Como en toda guerra inevitable, como en toda guerra gloriosa de las que pueblan nuestra memoria colectiva, la toma de Sagunto cuenta con episodios épicos. El de las madres saguntinas arrojando a sus niños a las hogueras para evitar la deshonra de que cayeran en manos cartaginesas lo es, sin duda… ¿verdad? O el de los jóvenes, hartos de meses de asedio y hambre, comiéndose a los ancianos que ya no podían combatir. Pero no me refiero a eso, sino al combate entre Murro y Aníbal.

Lo narra Silio Itálico. En cierto momento del asedio, Murro, uno de los campeones saguntinos, decidió que había llegado su momento. Tomó la espada, tomó el escudo, saltó de las murallas, se abrió paso a empellones entre sus tropas y las ajenas, y clamó con voz de trueno: “¡Aníbal! ¡Hace tiempo que te espero! ¡Mi corazón anhela la batalla, arde de deseos de quitarte la vida! ¡Mi diestra te ahorrará la larga marcha hacia Roma y el ascenso a las nieves de los Alpes!”. Aníbal, a esas alturas, se encontraba en la otra punta de Sagunto, pero sus soldados corrieron a avisarle, deseosos de contarle lo que Murro había gritado a los cuatro vientos. Y Aníbal acudió. Era inevitable. Parece ser, o al menos la magia de la narración histórica así lo hace posible, que los combates se detuvieron cuando ambos adalides quedaron frente a frente. Dispuestos a matarse el uno al otro si hacía falta. Y hacía falta. Había mucho en juego.

“¡Hércules!”, gritó Murro, “¡Fundador nuestro, cuyas huellas veneramos en nuestra ciudad! ¡Aparta esta tormenta que nos amenaza, y hazme capaz de defender tus murallas con brazo infatigable!”.

Aníbal no se arredró, pues Hércules era también su patrono, y bajo su advocación había iniciado todo aquello: “¡Héroe de Tirinto, Hércules, asístenos en esta nuestra empresa! ¡Emplea tu poder para ayudarme! ¡Al igual que tu nombre ganó fama imperecedera por la destrucción de Troya, socórreme para acabar con estos hijos de la raza frigia!”. Así habló Aníbal, el gran Aníbal. anibal3A su alrededor, saguntinos y cartagineses caían en un marasmo de sangre y muerte.

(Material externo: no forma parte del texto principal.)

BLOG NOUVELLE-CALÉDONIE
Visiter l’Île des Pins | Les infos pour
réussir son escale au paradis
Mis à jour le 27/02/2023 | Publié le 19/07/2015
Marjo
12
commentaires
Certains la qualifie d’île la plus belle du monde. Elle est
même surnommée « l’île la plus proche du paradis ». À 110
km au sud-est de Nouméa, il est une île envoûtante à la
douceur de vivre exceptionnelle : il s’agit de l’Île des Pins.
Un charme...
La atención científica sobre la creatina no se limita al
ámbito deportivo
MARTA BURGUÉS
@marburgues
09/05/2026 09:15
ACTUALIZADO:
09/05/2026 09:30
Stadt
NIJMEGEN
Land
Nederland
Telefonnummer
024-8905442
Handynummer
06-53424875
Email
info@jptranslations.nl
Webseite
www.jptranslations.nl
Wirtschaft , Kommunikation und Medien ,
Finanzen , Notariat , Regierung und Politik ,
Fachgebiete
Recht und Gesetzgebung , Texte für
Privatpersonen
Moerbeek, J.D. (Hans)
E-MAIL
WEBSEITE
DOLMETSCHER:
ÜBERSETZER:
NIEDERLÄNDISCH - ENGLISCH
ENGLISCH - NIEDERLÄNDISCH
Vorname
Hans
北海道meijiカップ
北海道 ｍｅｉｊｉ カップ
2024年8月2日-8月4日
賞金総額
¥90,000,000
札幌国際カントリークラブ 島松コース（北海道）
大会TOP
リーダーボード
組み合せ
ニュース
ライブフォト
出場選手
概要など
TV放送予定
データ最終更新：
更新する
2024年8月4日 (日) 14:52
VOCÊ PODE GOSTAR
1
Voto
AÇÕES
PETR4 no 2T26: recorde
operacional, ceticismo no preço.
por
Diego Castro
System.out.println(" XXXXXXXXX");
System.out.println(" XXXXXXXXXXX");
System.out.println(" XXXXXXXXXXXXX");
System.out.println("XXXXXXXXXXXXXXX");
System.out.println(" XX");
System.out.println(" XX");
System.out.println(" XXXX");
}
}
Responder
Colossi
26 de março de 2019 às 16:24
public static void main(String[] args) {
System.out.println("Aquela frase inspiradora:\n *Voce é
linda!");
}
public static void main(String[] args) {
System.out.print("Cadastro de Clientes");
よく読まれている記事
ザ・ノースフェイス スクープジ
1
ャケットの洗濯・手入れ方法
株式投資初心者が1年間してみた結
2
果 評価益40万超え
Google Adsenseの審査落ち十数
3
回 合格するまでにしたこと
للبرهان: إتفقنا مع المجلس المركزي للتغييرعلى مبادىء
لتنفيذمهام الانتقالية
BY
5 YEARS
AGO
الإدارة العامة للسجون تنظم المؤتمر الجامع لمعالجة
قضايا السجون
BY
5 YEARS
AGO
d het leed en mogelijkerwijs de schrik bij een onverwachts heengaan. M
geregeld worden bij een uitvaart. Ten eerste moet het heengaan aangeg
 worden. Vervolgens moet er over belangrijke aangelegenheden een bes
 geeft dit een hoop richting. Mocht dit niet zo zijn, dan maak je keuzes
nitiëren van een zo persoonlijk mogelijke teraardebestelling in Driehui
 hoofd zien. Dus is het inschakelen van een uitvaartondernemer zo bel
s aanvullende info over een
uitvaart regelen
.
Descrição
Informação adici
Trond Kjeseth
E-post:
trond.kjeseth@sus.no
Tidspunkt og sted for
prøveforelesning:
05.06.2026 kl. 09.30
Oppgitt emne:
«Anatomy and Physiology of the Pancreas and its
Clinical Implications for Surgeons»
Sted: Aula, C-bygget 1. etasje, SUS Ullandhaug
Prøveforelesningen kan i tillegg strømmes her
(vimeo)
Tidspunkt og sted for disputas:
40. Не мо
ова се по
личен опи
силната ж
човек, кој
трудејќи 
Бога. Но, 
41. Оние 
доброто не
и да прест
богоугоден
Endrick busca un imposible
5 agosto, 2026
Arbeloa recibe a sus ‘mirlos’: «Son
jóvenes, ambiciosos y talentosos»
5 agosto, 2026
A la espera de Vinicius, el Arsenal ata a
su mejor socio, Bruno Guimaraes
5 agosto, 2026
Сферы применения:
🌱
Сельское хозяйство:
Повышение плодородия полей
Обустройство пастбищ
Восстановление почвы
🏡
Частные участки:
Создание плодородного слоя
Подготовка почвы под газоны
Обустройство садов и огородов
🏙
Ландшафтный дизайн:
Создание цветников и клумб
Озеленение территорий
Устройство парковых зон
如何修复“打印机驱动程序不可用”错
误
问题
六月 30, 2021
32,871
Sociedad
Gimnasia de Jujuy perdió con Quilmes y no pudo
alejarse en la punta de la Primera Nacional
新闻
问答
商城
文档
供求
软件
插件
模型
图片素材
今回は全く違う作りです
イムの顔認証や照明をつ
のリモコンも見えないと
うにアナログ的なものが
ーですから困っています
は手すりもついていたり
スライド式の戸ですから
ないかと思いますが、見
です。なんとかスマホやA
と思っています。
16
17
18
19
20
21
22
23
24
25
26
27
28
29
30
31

Pero Hércules no apareció aquella tarde. Estaba ocupado en otra guerra. A alguna princesa caprichosa se le había antojado el cinturón de Hipólita, de la mítica amazona Hipólita, la mujer más fuerte y temible de cuantas hollaron este mundo, moradora del lejano Ponto. Y para allá que se había ido él, con su taparrabos por toda vestimenta y su clava al hombro. Y en las playas del Ponto, justo al borde de las olas en aquella soleada tarde de primavera, se la encontró. Cuenta la leyenda que las negociaciones fueron bien. Hipólita no tuvo ningún inconveniente en quitarse el cinturón para entregárselo al héroe, y detrás fue todo lo demás. La playa olía a algas, el héroe a sal, la amazona a cerezas. Hércules se empleó a fondo en aquella guerra. Pues, como ya se dijo, hay guerras que merecen la pena, y otras no tanto.